In short: AI as a legal test group is promising, especially for the pre-validation of policies, contracts, or communication. However, it requires a clear deployment strategy, transparency about the method, and legal safeguards that align with ethics and liability.
What you can do with AI behavior simulation tomorrow
- Test your legal texts for clarity
Have an AI model respond to a contract clause or policy rule as if it were a client. Do you get an understandable answer back? Or does it remain vague or incorrect? This way, you can immediately see where your text is unclear, too complex, or open to multiple interpretations. This works excellently for compliance texts, general terms and conditions, and explanatory notes on legislation.

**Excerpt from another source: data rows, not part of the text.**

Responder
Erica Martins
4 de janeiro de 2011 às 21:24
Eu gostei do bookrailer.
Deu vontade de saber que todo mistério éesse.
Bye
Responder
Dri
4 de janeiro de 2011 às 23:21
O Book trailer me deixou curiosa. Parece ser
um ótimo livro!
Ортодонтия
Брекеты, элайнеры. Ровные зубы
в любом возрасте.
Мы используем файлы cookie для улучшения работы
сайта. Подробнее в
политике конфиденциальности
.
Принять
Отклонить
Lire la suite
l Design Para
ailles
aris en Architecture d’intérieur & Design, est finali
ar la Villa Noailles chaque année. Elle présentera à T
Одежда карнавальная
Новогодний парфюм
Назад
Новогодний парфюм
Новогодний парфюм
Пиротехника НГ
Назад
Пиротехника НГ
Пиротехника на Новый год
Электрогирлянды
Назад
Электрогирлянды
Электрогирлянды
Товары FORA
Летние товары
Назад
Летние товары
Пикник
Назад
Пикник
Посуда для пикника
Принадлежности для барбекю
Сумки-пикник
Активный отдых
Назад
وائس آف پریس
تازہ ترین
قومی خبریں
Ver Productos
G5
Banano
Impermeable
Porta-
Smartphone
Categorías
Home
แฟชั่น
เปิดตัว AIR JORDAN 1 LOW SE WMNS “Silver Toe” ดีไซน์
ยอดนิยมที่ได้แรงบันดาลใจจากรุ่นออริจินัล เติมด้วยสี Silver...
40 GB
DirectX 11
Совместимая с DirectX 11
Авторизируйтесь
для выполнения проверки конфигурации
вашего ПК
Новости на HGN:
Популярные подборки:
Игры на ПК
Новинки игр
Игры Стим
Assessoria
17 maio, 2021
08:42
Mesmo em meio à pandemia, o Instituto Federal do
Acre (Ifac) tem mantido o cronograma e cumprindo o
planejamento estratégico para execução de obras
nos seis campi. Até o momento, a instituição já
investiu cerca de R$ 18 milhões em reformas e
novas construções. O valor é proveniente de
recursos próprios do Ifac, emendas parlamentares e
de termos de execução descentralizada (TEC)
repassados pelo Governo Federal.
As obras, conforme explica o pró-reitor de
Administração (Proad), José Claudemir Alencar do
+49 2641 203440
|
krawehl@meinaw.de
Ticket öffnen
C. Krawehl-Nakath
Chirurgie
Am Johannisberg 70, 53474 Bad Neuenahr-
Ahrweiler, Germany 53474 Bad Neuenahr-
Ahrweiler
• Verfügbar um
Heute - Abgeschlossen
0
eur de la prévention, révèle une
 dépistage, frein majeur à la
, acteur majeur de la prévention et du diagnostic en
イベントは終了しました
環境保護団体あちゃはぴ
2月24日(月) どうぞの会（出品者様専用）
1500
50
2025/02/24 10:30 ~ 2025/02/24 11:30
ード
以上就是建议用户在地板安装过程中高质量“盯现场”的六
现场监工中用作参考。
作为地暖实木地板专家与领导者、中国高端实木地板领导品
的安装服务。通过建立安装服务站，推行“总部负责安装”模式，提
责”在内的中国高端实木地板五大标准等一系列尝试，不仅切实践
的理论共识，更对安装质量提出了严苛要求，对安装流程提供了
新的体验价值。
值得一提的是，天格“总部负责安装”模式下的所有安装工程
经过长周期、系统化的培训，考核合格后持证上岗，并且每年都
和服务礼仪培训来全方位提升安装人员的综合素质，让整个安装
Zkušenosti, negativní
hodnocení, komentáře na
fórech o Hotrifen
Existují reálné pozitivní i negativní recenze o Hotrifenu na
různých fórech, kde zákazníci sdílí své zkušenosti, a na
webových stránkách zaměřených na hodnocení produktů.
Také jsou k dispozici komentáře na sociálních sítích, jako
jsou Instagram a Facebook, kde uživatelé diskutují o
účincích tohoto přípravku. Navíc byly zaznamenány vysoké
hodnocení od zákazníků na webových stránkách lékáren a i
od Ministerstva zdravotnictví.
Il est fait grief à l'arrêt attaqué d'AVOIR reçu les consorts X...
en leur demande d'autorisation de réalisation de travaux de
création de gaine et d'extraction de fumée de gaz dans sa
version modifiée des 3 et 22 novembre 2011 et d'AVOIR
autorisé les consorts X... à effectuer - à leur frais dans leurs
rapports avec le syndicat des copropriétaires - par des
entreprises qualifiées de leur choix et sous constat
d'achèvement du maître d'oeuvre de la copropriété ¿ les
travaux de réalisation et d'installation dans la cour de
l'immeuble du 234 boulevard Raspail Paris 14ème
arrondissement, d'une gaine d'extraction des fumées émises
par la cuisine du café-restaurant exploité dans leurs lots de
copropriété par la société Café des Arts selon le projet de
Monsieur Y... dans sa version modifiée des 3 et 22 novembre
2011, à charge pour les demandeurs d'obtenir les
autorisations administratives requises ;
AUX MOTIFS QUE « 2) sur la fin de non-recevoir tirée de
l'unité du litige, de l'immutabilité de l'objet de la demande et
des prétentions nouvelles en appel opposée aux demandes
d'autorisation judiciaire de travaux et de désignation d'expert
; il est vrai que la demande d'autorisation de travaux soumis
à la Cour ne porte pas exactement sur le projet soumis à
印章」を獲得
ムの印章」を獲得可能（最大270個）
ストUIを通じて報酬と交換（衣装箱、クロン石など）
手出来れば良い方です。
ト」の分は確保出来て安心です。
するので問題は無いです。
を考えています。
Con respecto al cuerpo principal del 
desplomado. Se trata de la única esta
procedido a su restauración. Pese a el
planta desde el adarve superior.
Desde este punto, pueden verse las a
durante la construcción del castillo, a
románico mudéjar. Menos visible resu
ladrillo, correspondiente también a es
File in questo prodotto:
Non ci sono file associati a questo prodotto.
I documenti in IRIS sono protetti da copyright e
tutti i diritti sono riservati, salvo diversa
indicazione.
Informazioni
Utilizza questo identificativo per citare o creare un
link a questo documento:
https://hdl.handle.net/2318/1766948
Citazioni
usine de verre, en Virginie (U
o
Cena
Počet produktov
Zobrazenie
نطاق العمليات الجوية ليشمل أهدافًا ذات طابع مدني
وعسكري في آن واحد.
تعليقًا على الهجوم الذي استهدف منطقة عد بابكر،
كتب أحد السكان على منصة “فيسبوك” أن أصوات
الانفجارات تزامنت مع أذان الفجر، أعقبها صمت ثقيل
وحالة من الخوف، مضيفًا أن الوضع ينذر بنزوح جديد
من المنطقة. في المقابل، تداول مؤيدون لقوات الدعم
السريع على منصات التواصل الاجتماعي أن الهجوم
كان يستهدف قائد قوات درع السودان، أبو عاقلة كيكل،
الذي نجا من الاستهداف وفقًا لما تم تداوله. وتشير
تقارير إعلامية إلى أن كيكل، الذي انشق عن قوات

- Use AI as a ‘preliminary sounding board’ for new policies
Do you want to introduce a new working method or policy line? Have AI respond to your proposal from different personas: an employee with limited digital skills, a customer with little trust, or an entrepreneur under time pressure. This way, you discover where resistance may arise or what needs to be explained even better.
- Establish simple rules of conduct for AI applications in your team
Ensure everyone knows where the boundaries lie. For example, agree that AI output is always checked by a lawyer, that you never enter confidential client data, and that synthetic behavior is never used as factual evidence without additional human judgment.
- Start small with training and awareness
Organize a lunch session where you and your colleagues look at how AI clients respond to legal letters or decisions. Or task interns with analyzing AI behavior for relevance and nuance. This way, you quickly develop a feel for what AI can do and where you need to stay sharp.
With these steps, you make the technology tangible and useful without immediately overhauling your entire practice. Just start tomorrow, with common sense and legal precision.
Concluding remarks: from legal analysis to behavioral insight
This study shows that AI not only expresses itself well but also understands well how people think and act. For lawyers, that is both a wake-up call and an opportunity. Because if AI can convincingly simulate human intent, preference, and behavior, we can use it as a test subject, a behavioral mirror, and even as a legal thinking model.
Those who learn how to use this power responsibly will have a powerful assistant at their disposal. Not a replacement, but a new lens through which to view human behavior and legal effects. And a new tool to pre-test policies, contracts, and communication for effect and clarity.